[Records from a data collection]
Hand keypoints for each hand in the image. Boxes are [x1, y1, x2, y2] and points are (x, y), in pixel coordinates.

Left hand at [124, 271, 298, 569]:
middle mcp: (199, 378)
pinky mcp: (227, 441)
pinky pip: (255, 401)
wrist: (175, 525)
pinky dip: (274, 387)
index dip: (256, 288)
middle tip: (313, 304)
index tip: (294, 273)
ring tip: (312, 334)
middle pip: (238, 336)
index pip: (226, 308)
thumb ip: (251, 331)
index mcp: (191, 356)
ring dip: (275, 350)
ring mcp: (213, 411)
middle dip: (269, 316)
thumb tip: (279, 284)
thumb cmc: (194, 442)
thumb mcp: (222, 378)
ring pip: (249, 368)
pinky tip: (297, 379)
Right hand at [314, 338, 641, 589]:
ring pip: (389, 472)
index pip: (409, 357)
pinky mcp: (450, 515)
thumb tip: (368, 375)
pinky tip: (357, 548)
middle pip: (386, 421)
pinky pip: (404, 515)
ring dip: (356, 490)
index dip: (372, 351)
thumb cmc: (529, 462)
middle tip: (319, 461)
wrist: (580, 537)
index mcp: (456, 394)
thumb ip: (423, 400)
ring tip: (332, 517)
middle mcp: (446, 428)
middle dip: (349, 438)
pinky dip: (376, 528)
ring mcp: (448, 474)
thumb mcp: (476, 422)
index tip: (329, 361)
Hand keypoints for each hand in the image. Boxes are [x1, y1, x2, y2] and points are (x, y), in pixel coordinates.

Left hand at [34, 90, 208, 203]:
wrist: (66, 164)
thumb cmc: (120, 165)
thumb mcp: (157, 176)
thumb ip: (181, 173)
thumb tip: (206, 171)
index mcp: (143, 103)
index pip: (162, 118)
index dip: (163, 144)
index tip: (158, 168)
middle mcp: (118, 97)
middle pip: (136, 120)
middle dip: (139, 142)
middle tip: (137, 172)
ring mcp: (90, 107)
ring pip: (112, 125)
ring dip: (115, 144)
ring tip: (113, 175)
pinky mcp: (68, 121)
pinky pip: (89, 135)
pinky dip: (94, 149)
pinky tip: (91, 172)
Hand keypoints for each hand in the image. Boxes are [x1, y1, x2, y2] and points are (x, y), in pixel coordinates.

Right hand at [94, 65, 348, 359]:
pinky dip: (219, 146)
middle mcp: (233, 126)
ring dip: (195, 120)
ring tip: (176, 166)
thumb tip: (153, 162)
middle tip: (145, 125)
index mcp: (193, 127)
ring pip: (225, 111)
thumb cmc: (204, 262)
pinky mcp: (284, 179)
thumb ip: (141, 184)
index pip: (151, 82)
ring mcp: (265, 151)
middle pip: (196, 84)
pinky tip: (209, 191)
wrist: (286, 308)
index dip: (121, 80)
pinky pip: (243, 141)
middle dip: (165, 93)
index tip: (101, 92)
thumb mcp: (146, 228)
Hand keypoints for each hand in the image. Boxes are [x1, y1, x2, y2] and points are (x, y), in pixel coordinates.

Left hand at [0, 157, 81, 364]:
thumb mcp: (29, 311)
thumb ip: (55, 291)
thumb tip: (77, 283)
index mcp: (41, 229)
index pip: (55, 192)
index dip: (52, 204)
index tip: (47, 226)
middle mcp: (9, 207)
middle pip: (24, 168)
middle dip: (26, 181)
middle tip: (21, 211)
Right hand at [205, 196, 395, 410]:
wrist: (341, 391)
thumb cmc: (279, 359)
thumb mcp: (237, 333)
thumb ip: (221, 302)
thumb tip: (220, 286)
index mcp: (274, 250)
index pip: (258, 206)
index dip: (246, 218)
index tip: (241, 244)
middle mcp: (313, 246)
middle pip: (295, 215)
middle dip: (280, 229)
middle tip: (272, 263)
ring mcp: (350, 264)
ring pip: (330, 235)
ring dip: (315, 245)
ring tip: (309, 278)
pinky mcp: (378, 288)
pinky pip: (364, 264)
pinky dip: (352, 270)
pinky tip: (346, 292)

TASK PROMPT: Only the lines from the start of the data to the line holding "pinky tip: (297, 379)" are wanted; return them exactly, both ends included.

SOLUTION FOR THIS PROBLEM:
Hand keypoints for each hand in the image. Boxes are [x1, y1, x2, y2] and points are (x, y), in pixel coordinates.

Left hand at [124, 271, 298, 569]:
middle mcp: (199, 378)
pinky mcp: (227, 441)
pinky pip: (255, 401)
wrist: (175, 525)
pinky dip: (274, 387)
index dip: (256, 288)
middle tip: (313, 304)
index tip: (294, 273)
ring tip: (312, 334)
middle pip: (238, 336)
index pip: (226, 308)
thumb ip: (251, 331)
index mcp: (191, 356)
ring dip: (275, 350)
ring mcp: (213, 411)
middle dip: (269, 316)
thumb tip: (279, 284)
thumb cmc: (194, 442)
thumb mcp: (222, 378)
ring pip: (249, 368)
pinky tip: (297, 379)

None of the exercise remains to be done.